Variables that were studied in this investigation included whether the pregnancy was intended; the couple used any assistance (male or female) to get pregnant; the couple used surgical fertility procedures (such as the reopening of the fallopian tube); or the couple used OVST, AI, or ART. We had no access to fertility treatment medical records. Exposure to OVST was defined as any reported use from 3 months before until 3 months after conception. Mothers were specifically asked about CC and any other medications that they might have used to help them become pregnant. Use of ART included in vitro fertilization-embryo transfer, gamete intrafallopian transfer, zygote intrafallopian transfer, pronuclear stage transfer, and tubal embryo transfer. OVST is often used in conjunction with AI or ART. Mothers who used OVST in combination with AI or ART were excluded from the OVST category.
Data from the 3 sites were combined, and unadjusted analyses were conducted using SPSS 10.0. When the expected number in 1 or more of the cells of the contingency tables was <5, the Fisher exact test was used.
We evaluated the association between craniosynostosis and whether the pregnancy was intended; whether there was any fertility assistance; the use of surgical fertility procedures; the use of any OVST; and the use of CC, AI, and ART. Factors were considered as potential confounders on the basis of a priori information or when they were associated with both craniosynostosis and maternal age in our data set. Because sparse data made it impossible to control for potential confounders in a multivariate model, analyses were performed for subsets of the data to assess the impact of the potential confounders. Analyses were also done for the subsets of isolated cases of craniosynostosis, for all cases excluding lambdoidal craniosynostosis, and for cases diagnosed using either a computed tomography (CT) scan or skull radiograph.
Information from 99 case and 777 control mothers was analyzed: 24 cases and 195 controls from California, 47 cases and 247 controls from Iowa, and 28 cases and 335 controls from Georgia. Of the 99 case infants, 38 had sagittal craniosynostosis (the most common phenotype), 22 had lambdoidal craniosynostosis, 9 had coronal craniosynostosis, 8 had metopic craniosynostosis, and 22 had unspecified or mixed types of craniosynostosis. CT scans were used to diagnose 21 case infants, skull radiographs were used to diagnose 15. For 52 case infants, the only available diagnostic information was that craniosynostosis was surgically corrected. For 11 case infants, the diagnostics were unclear or the diagnostic information was missing.
Multiple births, non-Hispanic white maternal race, and male infants were more common among cases than controls (Table 1). No differences were observed for maternal age, maternal education, smoking, or gravidity.
Unadjusted analyses examined intended pregnancies and the use of fertility treatments in association with craniosynostosis (Table 2). That the pregnancy was intended was positively associated with craniosynostosis. This was also true for the use of any fertility assistance by the couple. Surgical fertility procedures were not associated with craniosynostosis. The use of CC, AI, and ART showed associations both separately and combined (odds ratio [OR]: 4.0; 95% confidence interval: 1.6–9.3).

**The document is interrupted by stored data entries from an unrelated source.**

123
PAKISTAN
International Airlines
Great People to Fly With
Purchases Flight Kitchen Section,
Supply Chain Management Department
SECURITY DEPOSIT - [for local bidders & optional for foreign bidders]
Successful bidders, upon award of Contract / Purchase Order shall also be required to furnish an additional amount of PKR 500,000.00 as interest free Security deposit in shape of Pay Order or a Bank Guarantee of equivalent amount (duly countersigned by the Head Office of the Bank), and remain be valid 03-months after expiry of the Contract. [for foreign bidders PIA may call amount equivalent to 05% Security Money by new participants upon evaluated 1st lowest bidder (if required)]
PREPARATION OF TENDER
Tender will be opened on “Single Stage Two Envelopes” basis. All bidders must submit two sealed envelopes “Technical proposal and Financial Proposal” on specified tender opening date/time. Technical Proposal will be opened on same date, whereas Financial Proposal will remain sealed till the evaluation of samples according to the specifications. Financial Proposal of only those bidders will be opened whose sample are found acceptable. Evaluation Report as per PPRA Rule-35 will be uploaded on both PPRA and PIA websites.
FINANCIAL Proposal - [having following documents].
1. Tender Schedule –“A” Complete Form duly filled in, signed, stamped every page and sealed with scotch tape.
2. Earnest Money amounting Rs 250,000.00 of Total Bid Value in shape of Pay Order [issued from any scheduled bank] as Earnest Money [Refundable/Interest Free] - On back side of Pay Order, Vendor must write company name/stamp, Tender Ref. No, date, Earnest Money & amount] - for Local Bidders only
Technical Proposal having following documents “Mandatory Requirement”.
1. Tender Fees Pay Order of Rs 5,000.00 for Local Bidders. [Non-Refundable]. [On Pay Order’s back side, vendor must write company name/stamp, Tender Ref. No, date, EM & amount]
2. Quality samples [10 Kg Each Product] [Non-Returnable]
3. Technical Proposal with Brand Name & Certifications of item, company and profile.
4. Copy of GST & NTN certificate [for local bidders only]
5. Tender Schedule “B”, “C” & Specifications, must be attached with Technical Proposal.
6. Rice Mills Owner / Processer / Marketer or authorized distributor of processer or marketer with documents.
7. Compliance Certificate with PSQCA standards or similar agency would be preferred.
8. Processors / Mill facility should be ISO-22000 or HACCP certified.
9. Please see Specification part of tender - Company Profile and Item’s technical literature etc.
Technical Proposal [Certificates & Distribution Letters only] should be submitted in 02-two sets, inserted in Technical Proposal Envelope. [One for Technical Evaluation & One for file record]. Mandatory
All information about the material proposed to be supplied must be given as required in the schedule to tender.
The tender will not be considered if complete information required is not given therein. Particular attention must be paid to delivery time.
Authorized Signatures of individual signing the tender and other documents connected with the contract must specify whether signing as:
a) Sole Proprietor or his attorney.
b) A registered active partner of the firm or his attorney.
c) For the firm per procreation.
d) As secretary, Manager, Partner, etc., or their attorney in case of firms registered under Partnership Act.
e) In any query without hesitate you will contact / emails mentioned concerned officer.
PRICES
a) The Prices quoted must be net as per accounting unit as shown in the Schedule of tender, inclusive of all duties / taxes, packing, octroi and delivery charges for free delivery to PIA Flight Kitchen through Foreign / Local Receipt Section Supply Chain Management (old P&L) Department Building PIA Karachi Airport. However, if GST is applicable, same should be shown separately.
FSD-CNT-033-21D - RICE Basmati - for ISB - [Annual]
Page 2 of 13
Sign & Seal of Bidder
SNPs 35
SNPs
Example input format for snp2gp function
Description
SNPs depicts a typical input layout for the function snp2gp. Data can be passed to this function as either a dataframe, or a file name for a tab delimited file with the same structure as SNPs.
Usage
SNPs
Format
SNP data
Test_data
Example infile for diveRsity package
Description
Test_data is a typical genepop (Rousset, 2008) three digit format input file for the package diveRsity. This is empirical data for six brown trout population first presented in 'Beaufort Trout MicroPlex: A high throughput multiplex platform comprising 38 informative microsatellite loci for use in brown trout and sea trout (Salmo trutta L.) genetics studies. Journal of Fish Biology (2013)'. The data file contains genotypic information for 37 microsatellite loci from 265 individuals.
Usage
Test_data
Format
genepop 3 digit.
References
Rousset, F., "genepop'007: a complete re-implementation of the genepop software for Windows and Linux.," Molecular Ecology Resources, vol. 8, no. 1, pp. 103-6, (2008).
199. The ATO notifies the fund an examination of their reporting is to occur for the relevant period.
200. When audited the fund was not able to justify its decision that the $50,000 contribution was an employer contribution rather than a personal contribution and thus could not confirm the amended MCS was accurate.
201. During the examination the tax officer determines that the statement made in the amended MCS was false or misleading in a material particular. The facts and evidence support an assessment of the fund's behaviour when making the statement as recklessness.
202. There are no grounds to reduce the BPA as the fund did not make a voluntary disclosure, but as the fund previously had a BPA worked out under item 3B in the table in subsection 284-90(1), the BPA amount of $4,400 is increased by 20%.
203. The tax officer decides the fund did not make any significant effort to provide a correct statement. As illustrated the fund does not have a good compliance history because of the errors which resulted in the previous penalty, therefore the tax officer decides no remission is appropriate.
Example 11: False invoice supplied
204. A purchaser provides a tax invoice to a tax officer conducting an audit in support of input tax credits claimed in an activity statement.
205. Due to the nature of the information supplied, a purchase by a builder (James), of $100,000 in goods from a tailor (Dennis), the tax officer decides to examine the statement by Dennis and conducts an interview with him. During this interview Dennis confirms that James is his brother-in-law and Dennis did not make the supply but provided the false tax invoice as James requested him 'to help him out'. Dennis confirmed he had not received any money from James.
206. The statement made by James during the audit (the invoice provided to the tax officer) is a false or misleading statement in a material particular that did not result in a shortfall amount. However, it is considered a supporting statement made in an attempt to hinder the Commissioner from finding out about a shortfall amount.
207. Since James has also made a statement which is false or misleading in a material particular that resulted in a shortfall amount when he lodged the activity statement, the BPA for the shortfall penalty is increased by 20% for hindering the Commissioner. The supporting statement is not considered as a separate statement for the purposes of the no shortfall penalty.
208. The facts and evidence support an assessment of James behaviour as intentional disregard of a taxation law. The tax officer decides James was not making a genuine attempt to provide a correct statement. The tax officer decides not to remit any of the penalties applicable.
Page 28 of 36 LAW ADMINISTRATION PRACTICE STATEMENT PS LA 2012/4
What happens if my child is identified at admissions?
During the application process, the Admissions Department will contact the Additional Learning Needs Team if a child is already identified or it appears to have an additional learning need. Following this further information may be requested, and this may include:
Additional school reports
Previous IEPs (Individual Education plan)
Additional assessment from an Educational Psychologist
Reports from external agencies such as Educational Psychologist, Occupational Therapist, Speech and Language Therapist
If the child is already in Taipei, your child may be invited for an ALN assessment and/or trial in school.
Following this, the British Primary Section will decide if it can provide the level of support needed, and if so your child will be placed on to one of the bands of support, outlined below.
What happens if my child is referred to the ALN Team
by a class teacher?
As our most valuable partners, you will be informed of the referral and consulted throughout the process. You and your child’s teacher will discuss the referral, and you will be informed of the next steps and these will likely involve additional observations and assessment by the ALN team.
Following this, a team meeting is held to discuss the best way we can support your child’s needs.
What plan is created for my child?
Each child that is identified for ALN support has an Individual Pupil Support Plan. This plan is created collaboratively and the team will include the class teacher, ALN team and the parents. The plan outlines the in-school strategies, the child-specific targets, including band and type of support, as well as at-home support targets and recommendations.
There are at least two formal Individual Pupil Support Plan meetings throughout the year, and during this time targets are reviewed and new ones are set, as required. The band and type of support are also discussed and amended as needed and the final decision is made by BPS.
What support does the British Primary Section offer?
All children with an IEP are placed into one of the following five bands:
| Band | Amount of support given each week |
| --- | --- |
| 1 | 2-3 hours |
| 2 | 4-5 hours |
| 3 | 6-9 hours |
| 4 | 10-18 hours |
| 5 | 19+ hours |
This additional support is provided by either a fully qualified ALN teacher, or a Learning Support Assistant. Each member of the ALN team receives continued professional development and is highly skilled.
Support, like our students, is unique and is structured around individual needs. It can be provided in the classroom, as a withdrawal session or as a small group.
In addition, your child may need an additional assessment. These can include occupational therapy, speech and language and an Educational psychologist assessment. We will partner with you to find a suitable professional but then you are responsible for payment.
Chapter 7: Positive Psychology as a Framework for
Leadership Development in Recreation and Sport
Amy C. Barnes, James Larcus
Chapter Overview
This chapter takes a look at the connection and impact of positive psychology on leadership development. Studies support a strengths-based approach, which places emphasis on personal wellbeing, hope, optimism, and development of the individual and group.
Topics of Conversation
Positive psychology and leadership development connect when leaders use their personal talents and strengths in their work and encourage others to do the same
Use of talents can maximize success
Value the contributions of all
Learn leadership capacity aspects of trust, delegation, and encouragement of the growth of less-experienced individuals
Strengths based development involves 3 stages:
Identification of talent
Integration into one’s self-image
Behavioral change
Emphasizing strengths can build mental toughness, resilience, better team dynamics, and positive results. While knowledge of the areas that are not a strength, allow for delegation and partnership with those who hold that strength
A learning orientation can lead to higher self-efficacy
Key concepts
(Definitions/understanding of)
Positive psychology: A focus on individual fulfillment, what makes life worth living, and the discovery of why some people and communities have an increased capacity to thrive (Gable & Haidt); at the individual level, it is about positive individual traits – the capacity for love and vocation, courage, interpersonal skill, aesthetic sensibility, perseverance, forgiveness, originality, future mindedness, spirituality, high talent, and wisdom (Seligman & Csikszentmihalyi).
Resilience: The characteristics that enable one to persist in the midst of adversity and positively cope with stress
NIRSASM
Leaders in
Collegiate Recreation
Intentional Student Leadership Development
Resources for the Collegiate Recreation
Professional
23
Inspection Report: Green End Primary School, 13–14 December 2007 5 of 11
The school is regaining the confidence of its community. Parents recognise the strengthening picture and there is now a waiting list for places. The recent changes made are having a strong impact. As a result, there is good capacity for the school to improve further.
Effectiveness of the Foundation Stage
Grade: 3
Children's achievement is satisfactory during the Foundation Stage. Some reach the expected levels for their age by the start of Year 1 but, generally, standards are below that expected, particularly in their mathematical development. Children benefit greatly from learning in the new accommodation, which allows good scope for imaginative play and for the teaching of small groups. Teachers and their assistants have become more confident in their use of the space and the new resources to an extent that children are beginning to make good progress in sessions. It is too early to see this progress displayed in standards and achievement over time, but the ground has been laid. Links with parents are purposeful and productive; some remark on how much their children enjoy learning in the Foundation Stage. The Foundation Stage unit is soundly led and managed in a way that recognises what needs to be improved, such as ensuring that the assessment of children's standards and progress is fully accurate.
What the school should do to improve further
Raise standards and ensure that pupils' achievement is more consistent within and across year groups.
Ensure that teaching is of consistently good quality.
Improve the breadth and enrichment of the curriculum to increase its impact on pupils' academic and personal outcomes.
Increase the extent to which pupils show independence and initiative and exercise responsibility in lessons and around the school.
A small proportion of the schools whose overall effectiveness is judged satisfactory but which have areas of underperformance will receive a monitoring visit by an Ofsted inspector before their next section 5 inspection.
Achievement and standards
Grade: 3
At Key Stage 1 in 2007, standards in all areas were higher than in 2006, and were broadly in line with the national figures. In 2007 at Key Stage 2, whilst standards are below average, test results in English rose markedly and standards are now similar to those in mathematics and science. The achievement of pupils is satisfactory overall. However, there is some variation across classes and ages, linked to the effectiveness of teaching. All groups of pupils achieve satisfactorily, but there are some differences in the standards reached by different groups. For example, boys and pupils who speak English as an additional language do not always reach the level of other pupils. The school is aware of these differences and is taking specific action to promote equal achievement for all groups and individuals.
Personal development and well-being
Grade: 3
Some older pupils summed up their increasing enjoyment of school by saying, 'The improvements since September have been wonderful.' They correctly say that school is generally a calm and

Analyses were done on subgroups of the data set for the potential confounders maternal age (<35 and ≥35), white maternal race, singleton births, and mothers who did not smoke. Data were too sparse to allow for simultaneous adjustment (Table 3). Most ORs in the subgroup analyses were from 2 to 4. However, among younger mothers and nonsmoking mothers, the association between CC and craniosynostosis was stronger. The results of the subgroup analyses for the isolated and nonlambdoidal cases and diagnostic methods are also listed in Table 3.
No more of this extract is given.